Restricting the mobility rights of people infected with XDR-TB also has ethical and human rights implications. Ethically, patients are entitled to self-determination. Legally too, patients are given a host of human rights by virtue of domestic and international laws, such as the International Covenant on Civil and Political Rights (ICCPR).

Still, these rights are not absolute. The ICCPR, for example, holds that public health may be invoked as grounds for limiting certain rights so that states can take measures to deal with a serious threat to the population’s health.

Seen in this context, isolating XDR-TB patients — involuntarily if needs be — is a reasonable and justifiable measure to protect the health interests of the wider population. Governments in the developing and developed world alike should not be reluctant to act on human rights grounds alone.

The need to act promptly

But they must act quickly and resolutely.

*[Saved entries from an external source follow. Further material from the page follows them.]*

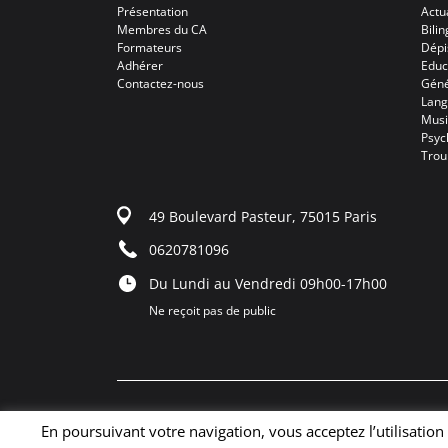
Présentation
Actu
Membres du CA
Bili
Formateurs
Dépi
Adhérer
Educ
Contactez-nous
Géné
Lang
Mus
Psyc
Trou
49 Boulevard Pasteur, 75015 Paris
0620781096
Du Lundi au Vendredi 09h00-17h00
Ne reçoit pas de public
En poursuivant votre navigation, vous acceptez l’utilisati
Copyright 2024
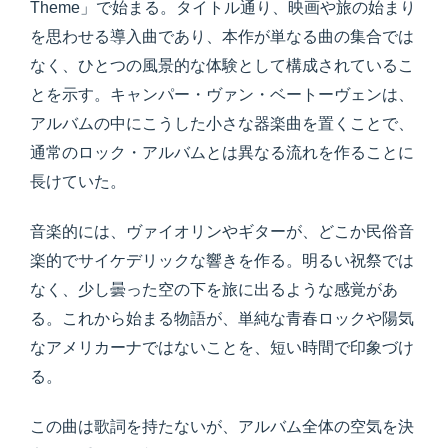
Theme」で始まる。タイトル通り、映画や旅の始まり
を思わせる導入曲であり、本作が単なる曲の集合では
なく、ひとつの風景的な体験として構成されているこ
とを示す。キャンパー・ヴァン・ベートーヴェンは、
アルバムの中にこうした小さな器楽曲を置くことで、
通常のロック・アルバムとは異なる流れを作ることに
長けていた。
音楽的には、ヴァイオリンやギターが、どこか民俗音
楽的でサイケデリックな響きを作る。明るい祝祭では
なく、少し曇った空の下を旅に出るような感覚があ
る。これから始まる物語が、単純な青春ロックや陽気
なアメリカーナではないことを、短い時間で印象づけ
る。
この曲は歌詞を持たないが、アルバム全体の空気を決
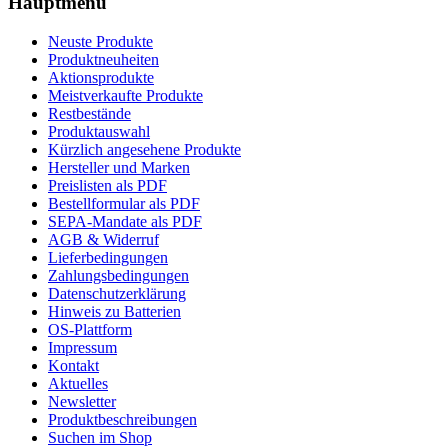
Hauptmenü
Neuste Produkte
Produktneuheiten
Aktionsprodukte
Meistverkaufte Produkte
Restbestände
Produktauswahl
Kürzlich angesehene Produkte
Hersteller und Marken
Preislisten als PDF
Bestellformular als PDF
SEPA-Mandate als PDF
AGB & Widerruf
Lieferbedingungen
Zahlungsbedingungen
Datenschutzerklärung
Hinweis zu Batterien
OS-Plattform
Impressum
Kontakt
Aktuelles
Newsletter
Produktbeschreibungen
Suchen im Shop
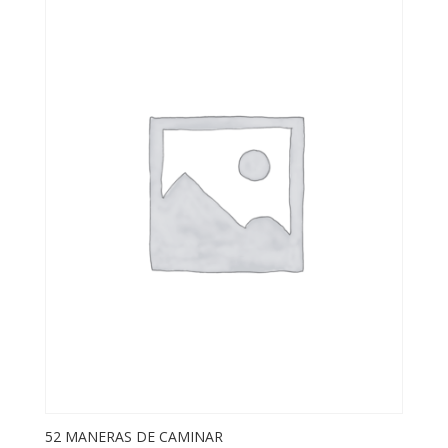
52 MANERAS DE CAMINAR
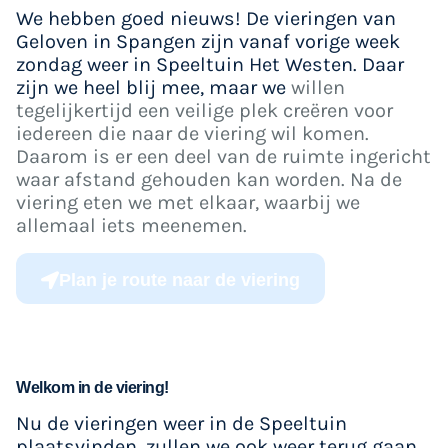
We hebben goed nieuws! De vieringen van
Geloven in Spangen zijn vanaf vorige week
zondag weer in Speeltuin Het Westen. Daar
zijn we heel blij mee, maar we
willen
tegelijkertijd een veilige plek creëren voor
iedereen die naar de viering wil komen.
Daarom is er een deel van de ruimte ingericht
waar afstand gehouden kan worden. N
a de
viering eten we met elkaar, waarbij we
allemaal iets meenemen.
Plan je route naar de viering
Welkom in de viering!
Nu de vieringen weer in de Speeltuin
plaatsvinden, zullen we ook weer terug gaan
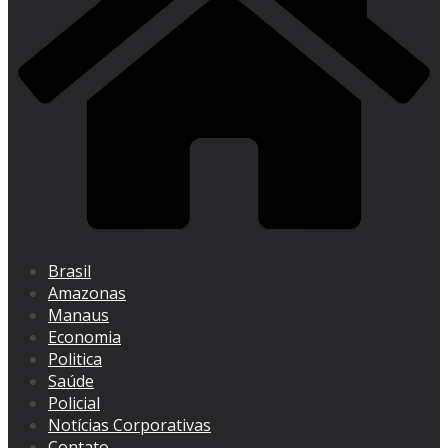
Brasil
Amazonas
Manaus
Economia
Politica
Saúde
Policial
Notícias Corporativas
Contato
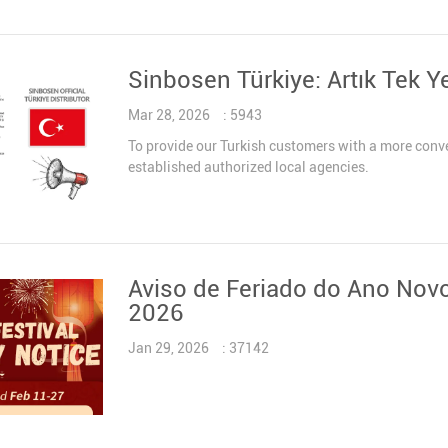
PROCESSADOR DE ÁUDIO
Controlador Distribuidor de Energia
Sinbosen Türkiye: Artık Tek Y
MICROFONE SEM FIO
COMBINAÇÃO DE ÁUDIO
Mar 28, 2026
: 5943
To provide our Turkish customers with a more conv
established authorized local agencies.
Aviso de Feriado do Ano Novo
2026
Jan 29, 2026
: 37142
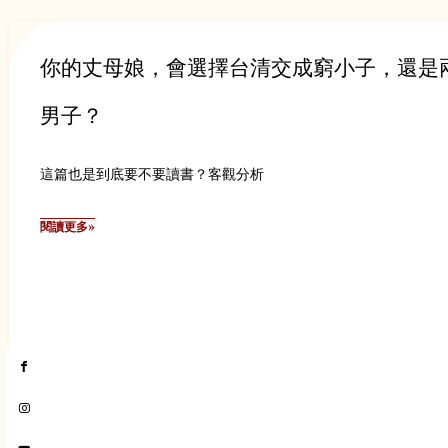
你的丈母娘，會選擇台清交成窮小子，還是
男子？
這篇也是到底要不要讀書？客觀分析
閱讀更多»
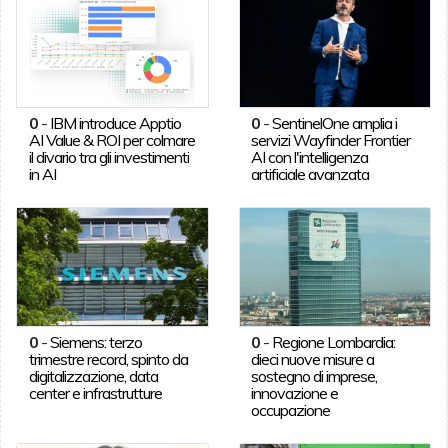
0
-
IBM introduce Apptio
0
-
SentinelOne amplia i
AI Value & ROI per colmare
servizi Wayfinder Frontier
il divario tra gli investimenti
AI con l'intelligenza
in AI
artificiale avanzata
0
-
Siemens: terzo
0
-
Regione Lombardia:
trimestre record, spinto da
dieci nuove misure a
digitalizzazione, data
sostegno di imprese,
center e infrastrutture
innovazione e
occupazione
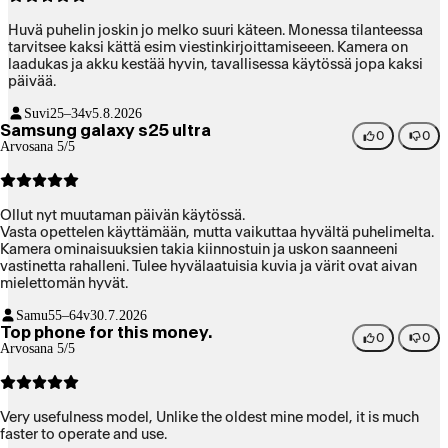
Huvä puhelin joskin jo melko suuri käteen. Monessa tilanteessa
tarvitsee kaksi kättä esim viestinkirjoittamiseeen. Kamera on
laadukas ja akku kestää hyvin, tavallisessa käytössä jopa kaksi
päivää.
Suvi
25–34v
5.8.2026
Samsung galaxy s25 ultra
0
0
Arvosana 5/5
Ollut nyt muutaman päivän käytössä.
Vasta opettelen käyttämään, mutta vaikuttaa hyvältä puhelimelta.
Kamera ominaisuuksien takia kiinnostuin ja uskon saanneeni
vastinetta rahalleni. Tulee hyvälaatuisia kuvia ja värit ovat aivan
mielettomän hyvät.
Samu
55–64v
30.7.2026
Top phone for this money.
0
0
Arvosana 5/5
Very usefulness model, Unlike the oldest mine model, it is much
faster to operate and use.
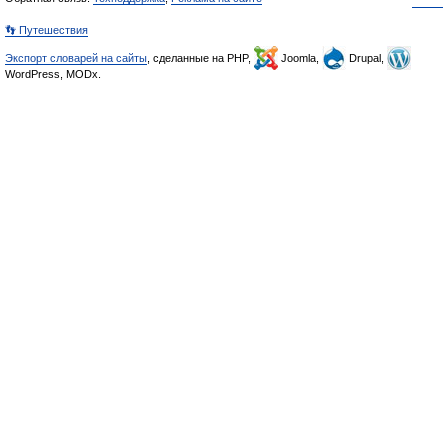
👣 Путешествия
Экспорт словарей на сайты
, сделанные на PHP,
Joomla,
Drupal,
WordPress, MODx.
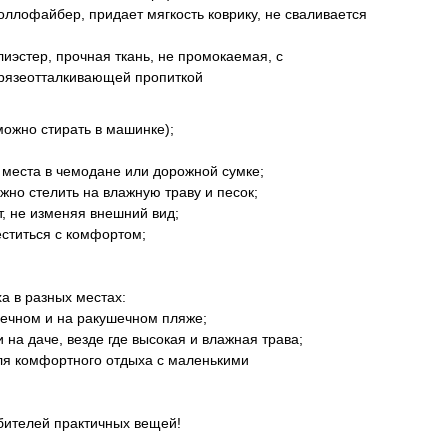
ллофайбер, придает мягкость коврику, не сваливается
иэстер, прочная ткань, не промокаемая, с
рязеотталкивающей пропиткой
можно стирать в машинке);
 места в чемодане или дорожной сумке;
о стелить на влажную траву и песок;
, не изменяя внешний вид;
ститься с комфортом;
а в разных местах:
ечном и на ракушечном пляже;
на даче, везде где высокая и влажная трава;
ля комфортного отдыха с маленькими
бителей практичных вещей!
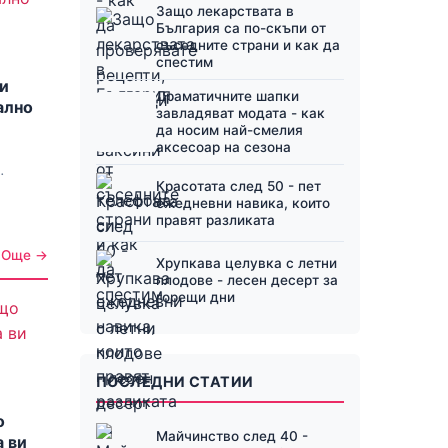
Защо лекарствата в
България са по-скъпи от
съседните страни и как да
спестим
ви
Драматичните шапки
ално
завладяват модата - как
да носим най-смелия
аксесоар на сезона
Красотата след 50 - пет
ежедневни навика, които
правят разликата
Още →
Хрупкава целувка с летни
плодове - лесен десерт за
горещи дни
ПОСЛЕДНИ СТАТИИ
о
Майчинство след 40 -
а ви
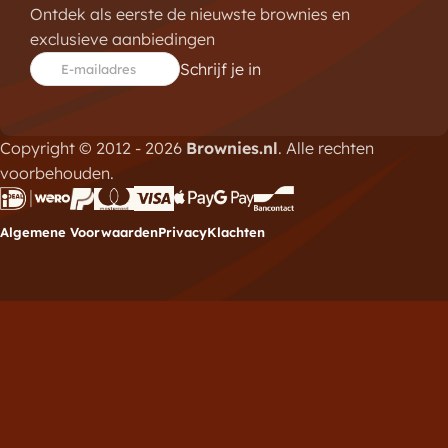
Ontdek als eerste de nieuwste brownies en
exclusieve aanbiedingen
Schrijf je in
E-mailadres
Copyright © 2012 - 2026
Brownies.nl
. Alle rechten
voorbehouden.
Algemene Voorwaarden
Privacy
Klachten
Meld je aan voor de
nieuwsbrief
Vul hieronder je e-mailadres in om je in te schrijven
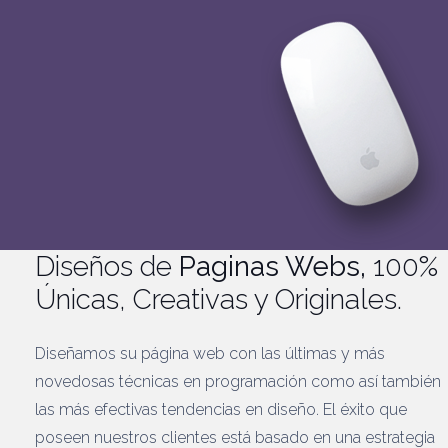
Diseños de
Paginas Webs,
100%
Únicas, Creativas y Originales.
Diseñamos su página web con las últimas y más
novedosas técnicas en programación como así también
las más efectivas tendencias en diseño. El éxito que
poseen nuestros clientes está basado en una estrategia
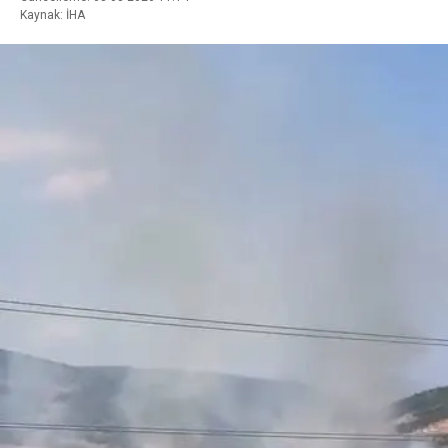
Kaynak: İHA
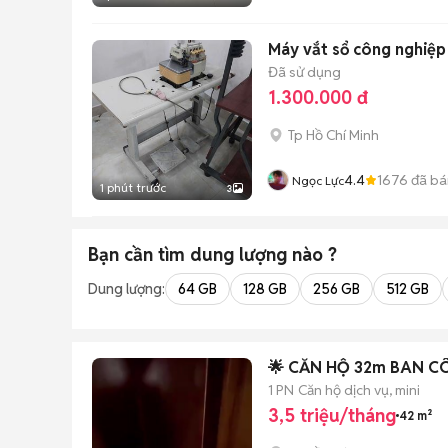
Máy vắt sổ công nghiệp 
Đã sử dụng
1.300.000 đ
Tp Hồ Chí Minh
4.4
1676
đã bá
Ngọc Lực
1 phút trước
3
Bạn cần tìm
dung lượng
nào ?
Dung lượng:
64 GB
128 GB
256 GB
512 GB
🌟 CĂN HỘ 32m BAN CÔN
1 PN
Căn hộ dịch vụ, mini
3,5 triệu/tháng
42 m²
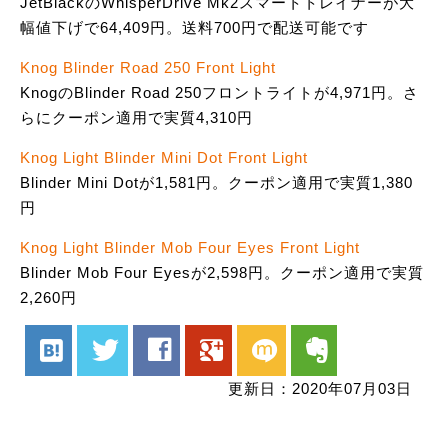
JetBlackのWhisperDrive Mk2スマートトレイナーが大
幅値下げで64,409円。送料700円で配送可能です
Knog Blinder Road 250 Front Light
KnogのBlinder Road 250フロントライトが4,971円。さ
らにクーポン適用で実質4,310円
Knog Light Blinder Mini Dot Front Light
Blinder Mini Dotが1,581円。クーポン適用で実質1,380
円
Knog Light Blinder Mob Four Eyes Front Light
Blinder Mob Four Eyesが2,598円。クーポン適用で実質
2,260円
hatenabookmark
twitter
facebook
google
mixi
evernote
更新日：2020年07月03日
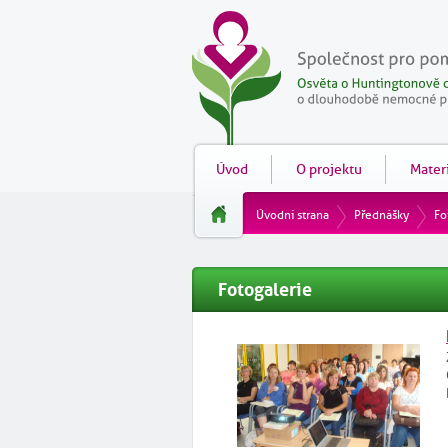
Úvod
O projektu
Materi
Úvodní strana
Přednášky
Fo
Fotogalerie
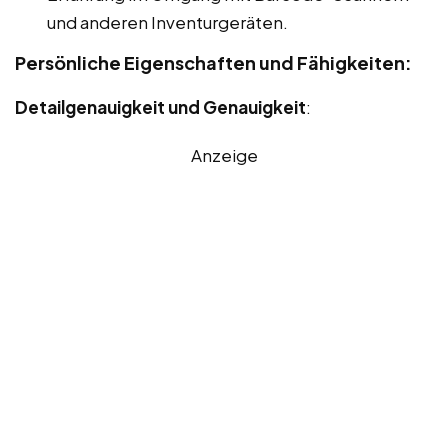
und anderen Inventurgeräten.
Persönliche Eigenschaften und Fähigkeiten:
Detailgenauigkeit und Genauigkeit
:
Anzeige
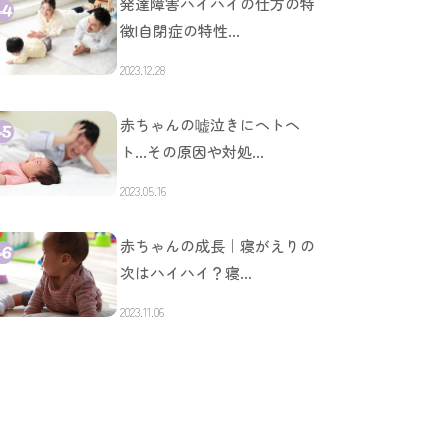
発達障害ハイハイの仕方の特
徴|自閉症の特性…
2023.12.28
赤ちゃんの嘘泣きにヘトヘ
ト…その原因や対処…
2023.05.16
赤ちゃんの成長｜寝がえりの
次はハイハイ？寝…
2023.11.06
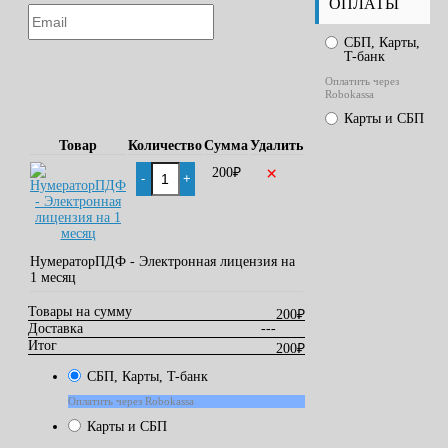
ОПЛАТЫ
СБП, Карты,
T-банк
Оплатить через
Robokassa
Карты и СБП
Товар
Количество
Сумма
Удалить
×
200
₽
-
+
НумераторПДФ - Электронная лицензия на
1 месяц
Товары на сумму
200
₽
Доставка
---
Итог
200
₽
СБП, Карты, T-банк
Оплатить через Robokassa
Карты и СБП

On May 30, 2007, US officials announced that a citizen diagnosed with XDR-TB had undertaken trans-Atlantic flights and, in so doing, may have put dozens of people at risk of infection. If, as the passenger alleges, authorities knew of his travel plans in advance, their failure to prevent him undertaking the journey and his subsequent easy re-entry into the country constitutes gross negligence, notwithstanding his allegedly low state of infectiousness.

Although the infected individual has since been isolated — under the first such federal order issued in the United States since 1963 — the incident serves to highlight how XDR-TB could potentially spread beyond individual regions very quickly. It also underlines how prompt and restrictive isolation measures could have prevented the incident.


XDR-TB is a global problem that already affects people across the world, including those in affluent countries. Governments must act decisively and responsibly to implement isolation measures in a sensitive and humane way to manage XDR-TB before it becomes an unmanageable pandemic. Prevention is better than cure.

Jerome Amir Singh is head of Ethics and Health Law at the Centre for the AIDS Programme of Research in South Africa.